**Assigned task**
Scan the entries below for the word "Director". Copy each line that has it.

**Data to use**
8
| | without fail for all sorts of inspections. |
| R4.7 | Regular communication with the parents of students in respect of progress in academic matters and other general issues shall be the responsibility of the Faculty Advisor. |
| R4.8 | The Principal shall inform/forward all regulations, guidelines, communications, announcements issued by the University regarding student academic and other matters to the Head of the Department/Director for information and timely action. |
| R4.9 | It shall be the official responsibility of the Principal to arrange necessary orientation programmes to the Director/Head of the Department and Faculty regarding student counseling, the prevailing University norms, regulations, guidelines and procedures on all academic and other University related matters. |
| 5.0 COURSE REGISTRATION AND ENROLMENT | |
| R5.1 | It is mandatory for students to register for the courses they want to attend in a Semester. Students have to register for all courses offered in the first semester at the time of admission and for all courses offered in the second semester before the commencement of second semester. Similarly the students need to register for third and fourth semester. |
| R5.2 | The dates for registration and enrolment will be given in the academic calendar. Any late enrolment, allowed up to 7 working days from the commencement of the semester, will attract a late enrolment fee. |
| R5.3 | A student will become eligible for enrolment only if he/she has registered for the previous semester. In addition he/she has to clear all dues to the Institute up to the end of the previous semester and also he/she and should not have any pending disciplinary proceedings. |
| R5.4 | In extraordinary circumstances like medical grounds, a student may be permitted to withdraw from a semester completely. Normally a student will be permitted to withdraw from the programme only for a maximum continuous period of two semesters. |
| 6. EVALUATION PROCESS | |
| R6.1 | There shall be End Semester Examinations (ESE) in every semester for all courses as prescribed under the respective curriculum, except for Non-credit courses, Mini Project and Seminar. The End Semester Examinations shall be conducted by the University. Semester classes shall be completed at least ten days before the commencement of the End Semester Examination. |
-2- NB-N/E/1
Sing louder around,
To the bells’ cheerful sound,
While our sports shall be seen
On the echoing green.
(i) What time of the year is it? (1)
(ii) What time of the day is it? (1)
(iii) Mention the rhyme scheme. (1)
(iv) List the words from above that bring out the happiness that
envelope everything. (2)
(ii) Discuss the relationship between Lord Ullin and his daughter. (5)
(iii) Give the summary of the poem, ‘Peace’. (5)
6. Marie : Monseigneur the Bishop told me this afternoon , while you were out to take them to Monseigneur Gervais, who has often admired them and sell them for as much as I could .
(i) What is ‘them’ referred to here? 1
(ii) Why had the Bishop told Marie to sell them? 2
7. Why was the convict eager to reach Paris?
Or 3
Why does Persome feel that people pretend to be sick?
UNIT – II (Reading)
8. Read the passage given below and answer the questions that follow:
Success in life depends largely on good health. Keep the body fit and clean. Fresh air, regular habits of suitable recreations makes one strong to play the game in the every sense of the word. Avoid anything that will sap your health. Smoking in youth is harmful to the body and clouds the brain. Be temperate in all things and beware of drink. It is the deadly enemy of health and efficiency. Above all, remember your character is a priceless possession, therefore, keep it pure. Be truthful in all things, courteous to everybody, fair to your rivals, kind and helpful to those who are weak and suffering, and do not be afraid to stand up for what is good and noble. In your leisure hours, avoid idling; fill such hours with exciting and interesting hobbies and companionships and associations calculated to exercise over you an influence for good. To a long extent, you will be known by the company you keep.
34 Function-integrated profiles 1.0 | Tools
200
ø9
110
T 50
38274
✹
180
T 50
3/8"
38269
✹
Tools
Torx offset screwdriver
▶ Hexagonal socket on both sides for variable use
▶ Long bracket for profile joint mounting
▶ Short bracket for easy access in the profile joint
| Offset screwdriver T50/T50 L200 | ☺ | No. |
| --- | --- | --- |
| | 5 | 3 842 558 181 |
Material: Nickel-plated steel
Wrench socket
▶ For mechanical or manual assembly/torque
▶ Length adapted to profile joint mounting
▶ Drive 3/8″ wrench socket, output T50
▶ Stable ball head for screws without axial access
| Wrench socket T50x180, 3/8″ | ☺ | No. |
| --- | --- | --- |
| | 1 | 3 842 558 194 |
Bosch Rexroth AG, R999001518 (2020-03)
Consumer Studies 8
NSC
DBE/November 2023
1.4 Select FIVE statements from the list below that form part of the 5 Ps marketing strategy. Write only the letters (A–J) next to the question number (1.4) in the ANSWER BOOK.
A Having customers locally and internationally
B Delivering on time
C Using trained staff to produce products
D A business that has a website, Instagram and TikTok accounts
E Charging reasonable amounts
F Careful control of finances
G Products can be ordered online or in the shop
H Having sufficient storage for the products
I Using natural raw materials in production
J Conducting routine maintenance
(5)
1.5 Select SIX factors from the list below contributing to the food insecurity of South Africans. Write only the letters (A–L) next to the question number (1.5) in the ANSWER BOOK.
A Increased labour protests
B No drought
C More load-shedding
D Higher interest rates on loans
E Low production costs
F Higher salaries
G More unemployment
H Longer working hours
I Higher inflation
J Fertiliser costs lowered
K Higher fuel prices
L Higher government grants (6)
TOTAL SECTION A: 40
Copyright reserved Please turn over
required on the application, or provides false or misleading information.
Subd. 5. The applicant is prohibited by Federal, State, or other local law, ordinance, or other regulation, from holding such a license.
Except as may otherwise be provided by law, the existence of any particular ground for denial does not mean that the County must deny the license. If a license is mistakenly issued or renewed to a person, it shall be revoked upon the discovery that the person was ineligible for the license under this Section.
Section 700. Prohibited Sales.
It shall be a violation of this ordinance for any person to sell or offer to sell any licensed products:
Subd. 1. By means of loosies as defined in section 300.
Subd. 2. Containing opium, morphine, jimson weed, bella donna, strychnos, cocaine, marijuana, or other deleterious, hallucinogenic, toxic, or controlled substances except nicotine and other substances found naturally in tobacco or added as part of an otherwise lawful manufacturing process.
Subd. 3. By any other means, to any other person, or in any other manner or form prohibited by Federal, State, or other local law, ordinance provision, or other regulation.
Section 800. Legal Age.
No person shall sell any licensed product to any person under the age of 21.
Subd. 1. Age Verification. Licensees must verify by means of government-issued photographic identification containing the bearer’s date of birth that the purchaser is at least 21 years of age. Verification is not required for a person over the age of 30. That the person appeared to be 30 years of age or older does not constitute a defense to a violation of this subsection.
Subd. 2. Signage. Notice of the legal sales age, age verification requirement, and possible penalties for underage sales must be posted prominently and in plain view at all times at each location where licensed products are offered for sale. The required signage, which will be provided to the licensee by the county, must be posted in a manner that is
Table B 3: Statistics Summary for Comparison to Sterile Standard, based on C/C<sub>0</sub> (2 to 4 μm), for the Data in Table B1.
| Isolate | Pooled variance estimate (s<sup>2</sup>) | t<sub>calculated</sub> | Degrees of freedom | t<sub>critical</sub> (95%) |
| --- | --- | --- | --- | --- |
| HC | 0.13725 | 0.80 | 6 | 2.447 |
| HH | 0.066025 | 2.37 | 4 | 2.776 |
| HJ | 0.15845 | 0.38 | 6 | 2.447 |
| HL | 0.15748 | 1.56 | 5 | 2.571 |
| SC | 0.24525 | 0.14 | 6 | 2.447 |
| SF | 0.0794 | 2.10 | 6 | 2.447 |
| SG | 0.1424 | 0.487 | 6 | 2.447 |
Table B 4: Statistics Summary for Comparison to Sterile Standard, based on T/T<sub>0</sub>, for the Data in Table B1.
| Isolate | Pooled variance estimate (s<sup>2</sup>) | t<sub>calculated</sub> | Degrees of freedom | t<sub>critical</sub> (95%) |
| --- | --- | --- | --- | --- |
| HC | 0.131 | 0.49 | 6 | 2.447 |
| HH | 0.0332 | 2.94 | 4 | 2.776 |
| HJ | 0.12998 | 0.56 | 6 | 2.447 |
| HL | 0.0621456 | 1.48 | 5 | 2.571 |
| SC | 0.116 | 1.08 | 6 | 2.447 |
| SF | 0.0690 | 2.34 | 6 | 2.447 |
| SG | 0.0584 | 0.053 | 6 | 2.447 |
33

**Answer**
| R4.8 | The Principal shall inform/forward all regulations, guidelines, communications, announcements issued by the University regarding student academic and other matters to the Head of the Department/Director for information and timely action. |
| R4.9 | It shall be the official responsibility of the Principal to arrange necessary orientation programmes to the Director/Head of the Department and Faculty regarding student counseling, the prevailing University norms, regulations, guidelines and procedures on all academic and other University related matters. |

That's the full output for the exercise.